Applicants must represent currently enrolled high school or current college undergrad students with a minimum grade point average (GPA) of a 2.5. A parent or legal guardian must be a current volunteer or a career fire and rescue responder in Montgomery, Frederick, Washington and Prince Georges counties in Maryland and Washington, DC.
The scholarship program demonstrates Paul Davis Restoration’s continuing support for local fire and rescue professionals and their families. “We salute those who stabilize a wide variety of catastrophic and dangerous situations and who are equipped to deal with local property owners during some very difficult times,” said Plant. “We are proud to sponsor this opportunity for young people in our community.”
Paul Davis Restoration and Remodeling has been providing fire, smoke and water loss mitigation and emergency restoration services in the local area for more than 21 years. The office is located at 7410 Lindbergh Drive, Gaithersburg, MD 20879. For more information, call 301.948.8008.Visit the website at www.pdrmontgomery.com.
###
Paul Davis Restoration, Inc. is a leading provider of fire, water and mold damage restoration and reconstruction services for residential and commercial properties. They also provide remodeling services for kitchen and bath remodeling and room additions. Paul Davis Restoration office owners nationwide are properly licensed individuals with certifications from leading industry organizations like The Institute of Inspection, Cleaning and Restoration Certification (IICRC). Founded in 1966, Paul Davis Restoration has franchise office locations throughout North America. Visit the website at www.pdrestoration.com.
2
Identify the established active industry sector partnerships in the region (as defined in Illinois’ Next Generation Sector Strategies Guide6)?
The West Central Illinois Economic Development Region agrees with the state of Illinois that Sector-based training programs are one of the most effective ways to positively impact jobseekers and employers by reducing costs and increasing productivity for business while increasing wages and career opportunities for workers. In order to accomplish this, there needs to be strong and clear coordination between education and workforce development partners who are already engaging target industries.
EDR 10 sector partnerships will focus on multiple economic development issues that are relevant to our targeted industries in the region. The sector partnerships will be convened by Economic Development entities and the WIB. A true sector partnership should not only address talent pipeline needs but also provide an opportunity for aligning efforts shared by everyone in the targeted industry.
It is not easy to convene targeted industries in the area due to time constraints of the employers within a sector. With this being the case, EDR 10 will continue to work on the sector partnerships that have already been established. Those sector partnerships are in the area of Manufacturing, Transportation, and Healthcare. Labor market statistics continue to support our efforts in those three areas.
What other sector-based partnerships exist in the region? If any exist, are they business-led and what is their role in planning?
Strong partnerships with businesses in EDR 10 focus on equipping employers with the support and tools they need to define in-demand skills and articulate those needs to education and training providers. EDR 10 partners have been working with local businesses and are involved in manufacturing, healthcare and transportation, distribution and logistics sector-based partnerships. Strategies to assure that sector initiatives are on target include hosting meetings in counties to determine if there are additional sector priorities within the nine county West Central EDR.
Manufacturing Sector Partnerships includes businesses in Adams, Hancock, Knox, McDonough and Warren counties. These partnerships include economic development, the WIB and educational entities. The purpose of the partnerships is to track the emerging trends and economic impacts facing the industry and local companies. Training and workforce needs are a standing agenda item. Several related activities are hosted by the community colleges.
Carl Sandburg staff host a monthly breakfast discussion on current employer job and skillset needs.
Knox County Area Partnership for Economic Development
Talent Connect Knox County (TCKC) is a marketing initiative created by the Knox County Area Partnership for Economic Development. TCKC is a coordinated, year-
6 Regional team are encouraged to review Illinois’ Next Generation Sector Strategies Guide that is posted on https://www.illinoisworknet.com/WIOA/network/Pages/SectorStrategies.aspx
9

^^^^^^^^

### EXERCISE DETAILS
The response must reproduce the whole listing exactly.

### WRITTEN RESPONSE
Applicants must represent currently enrolled high school or current college undergrad students with a minimum grade point average (GPA) of a 2.5. A parent or legal guardian must be a current volunteer or a career fire and rescue responder in Montgomery, Frederick, Washington and Prince Georges counties in Maryland and Washington, DC.
The scholarship program demonstrates Paul Davis Restoration’s continuing support for local fire and rescue professionals and their families. “We salute those who stabilize a wide variety of catastrophic and dangerous situations and who are equipped to deal with local property owners during some very difficult times,” said Plant. “We are proud to sponsor this opportunity for young people in our community.”
Paul Davis Restoration and Remodeling has been providing fire, smoke and water loss mitigation and emergency restoration services in the local area for more than 21 years. The office is located at 7410 Lindbergh Drive, Gaithersburg, MD 20879. For more information, call 301.948.8008.Visit the website at www.pdrmontgomery.com.
###
Paul Davis Restoration, Inc. is a leading provider of fire, water and mold damage restoration and reconstruction services for residential and commercial properties. They also provide remodeling services for kitchen and bath remodeling and room additions. Paul Davis Restoration office owners nationwide are properly licensed individuals with certifications from leading industry organizations like The Institute of Inspection, Cleaning and Restoration Certification (IICRC). Founded in 1966, Paul Davis Restoration has franchise office locations throughout North America. Visit the website at www.pdrestoration.com.
2
Identify the established active industry sector partnerships in the region (as defined in Illinois’ Next Generation Sector Strategies Guide6)?
The West Central Illinois Economic Development Region agrees with the state of Illinois that Sector-based training programs are one of the most effective ways to positively impact jobseekers and employers by reducing costs and increasing productivity for business while increasing wages and career opportunities for workers. In order to accomplish this, there needs to be strong and clear coordination between education and workforce development partners who are already engaging target industries.
EDR 10 sector partnerships will focus on multiple economic development issues that are relevant to our targeted industries in the region. The sector partnerships will be convened by Economic Development entities and the WIB. A true sector partnership should not only address talent pipeline needs but also provide an opportunity for aligning efforts shared by everyone in the targeted industry.
It is not easy to convene targeted industries in the area due to time constraints of the employers within a sector. With this being the case, EDR 10 will continue to work on the sector partnerships that have already been established. Those sector partnerships are in the area of Manufacturing, Transportation, and Healthcare. Labor market statistics continue to support our efforts in those three areas.
What other sector-based partnerships exist in the region? If any exist, are they business-led and what is their role in planning?
Strong partnerships with businesses in EDR 10 focus on equipping employers with the support and tools they need to define in-demand skills and articulate those needs to education and training providers. EDR 10 partners have been working with local businesses and are involved in manufacturing, healthcare and transportation, distribution and logistics sector-based partnerships. Strategies to assure that sector initiatives are on target include hosting meetings in counties to determine if there are additional sector priorities within the nine county West Central EDR.
Manufacturing Sector Partnerships includes businesses in Adams, Hancock, Knox, McDonough and Warren counties. These partnerships include economic development, the WIB and educational entities. The purpose of the partnerships is to track the emerging trends and economic impacts facing the industry and local companies. Training and workforce needs are a standing agenda item. Several related activities are hosted by the community colleges.
Carl Sandburg staff host a monthly breakfast discussion on current employer job and skillset needs.
Knox County Area Partnership for Economic Development
Talent Connect Knox County (TCKC) is a marketing initiative created by the Knox County Area Partnership for Economic Development. TCKC is a coordinated, year-
6 Regional team are encouraged to review Illinois’ Next Generation Sector Strategies Guide that is posted on https://www.illinoisworknet.com/WIOA/network/Pages/SectorStrategies.aspx
9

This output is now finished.